Pacific Gas and Electric

Brandi Merlo, with Pacific Gas & Electric marketing and communications, said Tuesday the San Francisco-based utility is working on three projects on and near the Tuolumne Main Canal.

One is ongoing fuel reduction work in collaboration with TUD and other partners. Another is vegetation management and fuel reduction around power lines as part of a community wildfire safety program and an effort to create fire defense zones.

Merlo said the project some ditch area residents and ditch users are worried about is “a green reliability hazard tree project” taking place on land owned by SPI and in coordination with SPI. The work parallels about two and a half miles of canal.

The trees are being removed because they are a hazard to the canal, meaning they are growing on the berm, lean towards the canal, have visible defects like disease and fork tops, and trees growing in the gunite which can cause cracks, Merlo said.

This hazard tree work help ensures the function and reliability of the canal and powerhouse which in turn help ensures the reliability of water delivery to TUD customers.


Barbara Balen is an advocate for the Tuolumne Main Canal and other ditch systems in Tuolumne County. She served on TUD’s board from 2003 to 2012 and was re-elected to the board in November 2016. She wrote a guest editorial for The Union Democrat in May 2015 headlined “We need to protect our ditches.”

Balen also emphasized the Lyons-South Fork Watershed Forest Resiliency Project is a multi-partner effort, and that SPI foresters have their own management objectives on their land.

Residents who have lived there 50 years and 30 years have seen cumulative effects of past forestry projects,” Balen said Tuesday. “They’ve seen the erosion and brush growing where there’s been green timber. They want to know what the objective is. To create fuel or to preserve green forest. I think they have good ideas and they need to be heard.”

Balen said she has worked with SPI and PG&E in the past and she’s confident the companies are working together to preserve the Tuolumne Main Canal. She also said it’s a complicated project, and the partners should bring residents in to take part in future.

Diana Fredlund with the Stanislaus National Forest said Tuesday she couldn’t address what was happening on SPI land because it’s private property. Though it may border National Forest lands it is not part of the Stanislaus National Forest.

“All of these agencies are working together to try to protect the forest and the trees and they've been hit with the hazard trees,” Fredlund said. “SPI has the lead on most of the work that's being done up there. SPI and PG&E. We weren't a part of he decision on which trees are to be cut.”

Fire Safe Council

Glenn Gottschall with the Highway 108 FireSafe Council said he couldn’t comment on the work SPI and PG&E are doing on SPI land.

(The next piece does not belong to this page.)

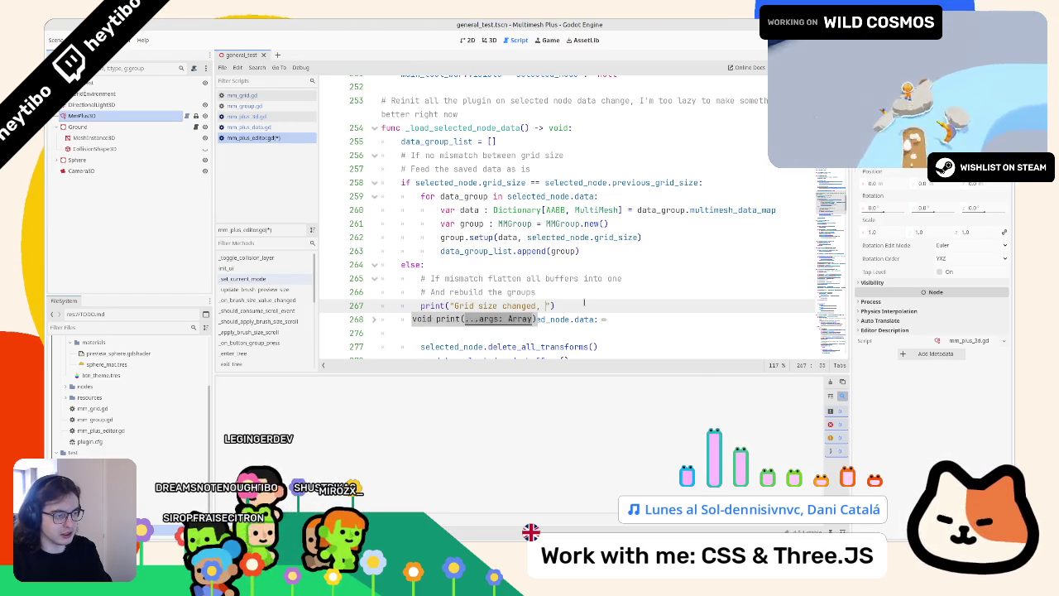
{"action": "type", "text": "oad all data"}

He did say the Fire Safe Council is overseeing the 5-mile-long fuel break that is a key part of the Lyons-South Fork Watershed Forest Resiliency Project.

“The thing that strikes me about cutting big trees is none of the fuel break in that same area is going to include any trees more than 12 inches in diameter,” Gottschall said. “It’s going to be five miles long, from LyonsDam to Confidence Road and Center Camp Road, and it’s going to be 250 feet wide on each side of the canal.”

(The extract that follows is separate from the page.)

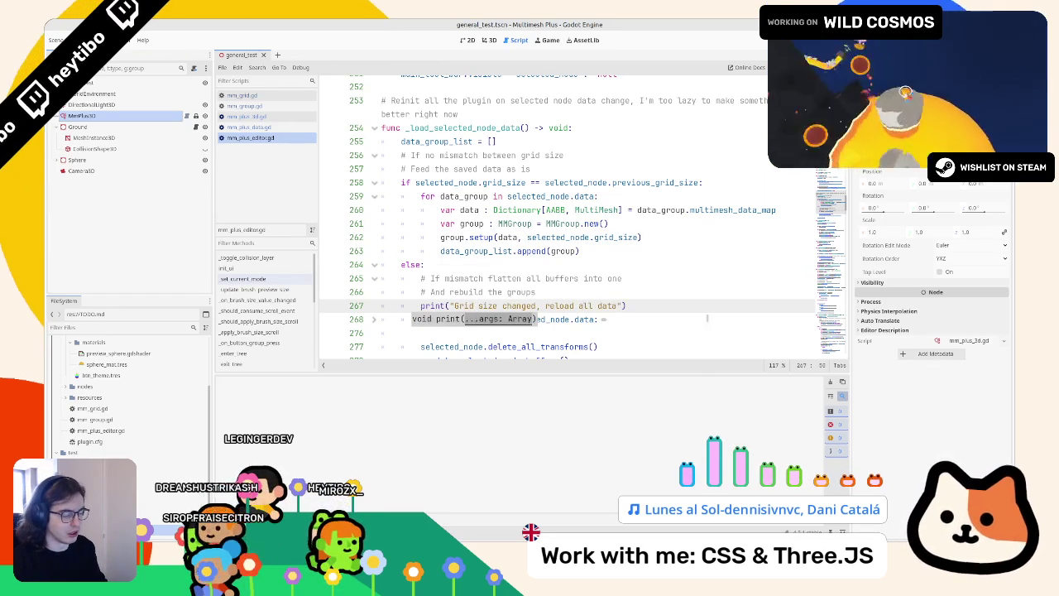
{"action": "double_click", "coordinate": [560, 305]}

Work on the fuel break took place last fall, this winter and earlier this spring, Gottschall said. There’s still work being done on it with crews from Baseline Conservation Camp. They’re taking out ladder fuels, brush and trees under 12 inches in diameter.

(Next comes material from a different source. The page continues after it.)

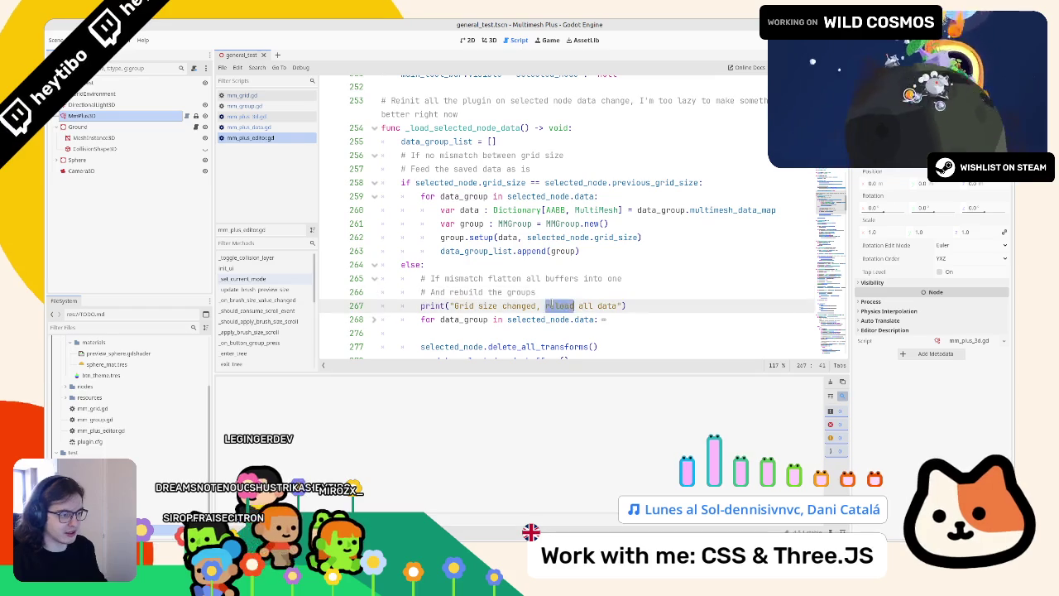
{"action": "type", "text": "parse"}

The Lyons-South Fork Watershed Forest Resiliency Project is funded in part by a $496,000 grant awarded in December 2016 to Tuolumne Utilities District from the Sierra Nevada Conservancy to cut down and remove dead trees and hazard trees next to fire-prone Tuolumne Main Canal flumes and ditches in the overgrown South Fork Stanislaus watershed, staff with the state agency and TUD said.

They hope forest thinning and fuel reduction treatments on about 200 acres in the Stanislaus National Forest will reduce fire hazards, allow remaining trees to better withstand ongoing drought and bark beetle attacks, and protect adjacent communities and aging flumes and ditches that are the primary drinking water delivery system for TUD and 90 percent of Tuolumne County residents.